Rows of elevated solar panels above a green vegetable field on a sunny farm.

Agrivoltaics: When Solar Panels and Farming Share the Same Land

A practical look at agrivoltaics, the emerging approach that combines solar generation with crops, grazing, or pollinator habitat on the same site.

Solar development is often discussed as a land-use tradeoff: panels here, farming somewhere else. Agrivoltaics challenges that framing by designing a site so photovoltaic equipment and agricultural activity can share the same ground.

The concept is broader than putting panels near a farm. The U.S. Department of Energy describes agrivoltaics as co-locating solar photovoltaic systems with agricultural production such as crops, livestock grazing, or pollinator habitat. That means the solar layout, panel height, row spacing, and maintenance plan have to account for the agricultural use from the beginning.

A farmer walking between crops below elevated solar panels

Why agrivoltaics is getting attention

Large solar projects need land, and farmland is often flat, sunny, and close enough to grid infrastructure to be attractive for development. Agrivoltaics can reduce pressure to choose between energy and agriculture by stacking two productive uses on one site. For farmers, the model may create a new revenue stream while keeping parts of the land in agricultural use. For solar developers, it can help answer community concerns about losing working landscapes.
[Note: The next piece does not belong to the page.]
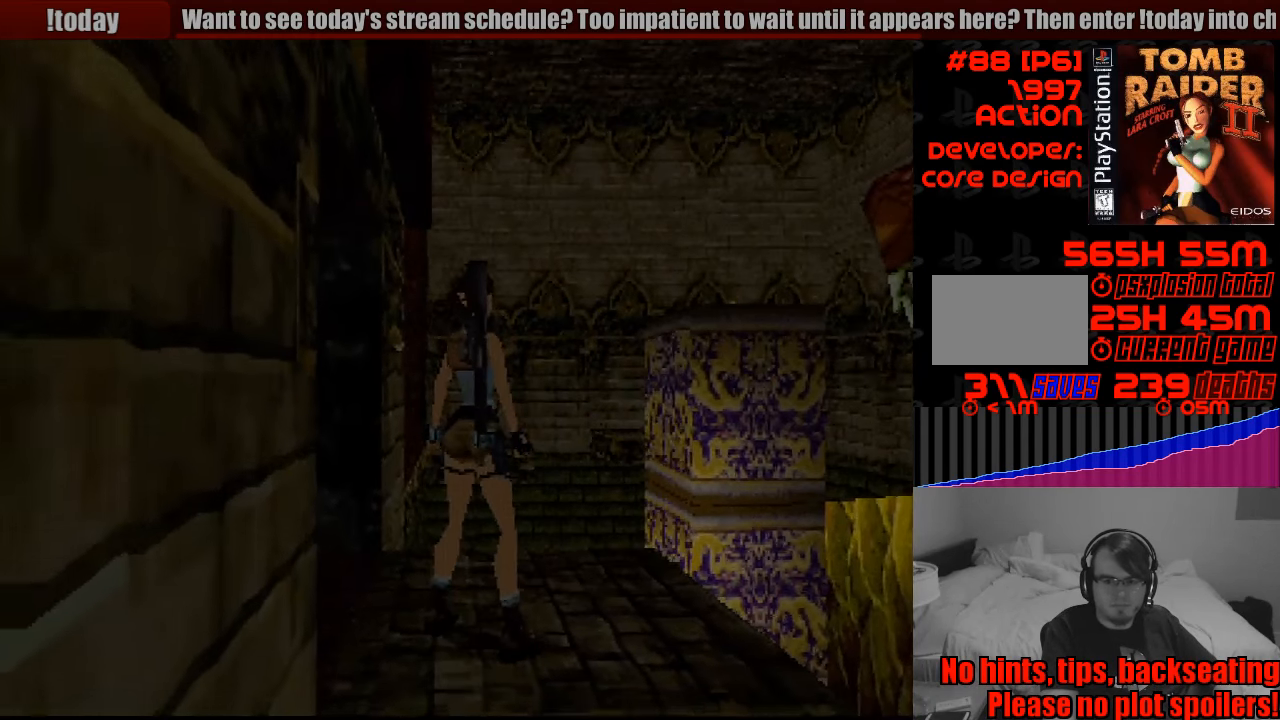
{"buttons": ["DPAD_UP"], "events": [[50, "DPAD_UP", "down"]]}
Research organizations including NREL are studying how different designs perform across crops, climates, and site types. The important lesson is that agrivoltaics is not one universal template. A design that works for sheep grazing may not work for vegetables. A layout that helps in a hot, dry region may be less useful in a cool, wet season.

The microclimate matters

Panels change the local growing environment. They cast shade, alter wind patterns, and can reduce direct heat stress on plants and soil. In dry climates, that shade can sometimes help conserve soil moisture and reduce plant drought stress. NREL-highlighted research on dryland agrivoltaics found potential benefits across food, water, and energy systems, including reduced plant stress and cooler conditions around panels.

But shade is not automatically good. Some crops need high light exposure, and too much shade can lower yields. The practical question is not whether panels help or hurt in general; it is which crops, spacing, panel heights, and tracking strategies create a useful balance for a specific site.

Design has to serve the farm

A conventional ground-mounted solar array is usually optimized for energy production and maintenance access. An agrivoltaic site adds another operating system: the farm. Equipment needs room to move. Workers need safe access. Animals need fencing, water, and shade management. Crops need irrigation and harvest workflows.

That is why early design decisions matter. Raising panels can improve crop and equipment access, but it can also increase structural cost. Wider row spacing can improve agricultural usability, but it may reduce energy density. Pollinator habitat can be easier to integrate than vegetable production, but it still needs a maintenance plan.

What to watch next

Agrivoltaics is likely to grow through regional experimentation rather than a single national blueprint. The strongest projects will be the ones that treat agriculture as a core design requirement, not a marketing label added after the solar layout is finished.

For communities evaluating these projects, the best questions are concrete: What agricultural activity will continue on the land? Who is responsible for it? How will panel spacing, height, fencing, water, and maintenance support that use over time? If those answers are specific, agrivoltaics can be more than a compromise. It can be a more productive way to think about sunny land.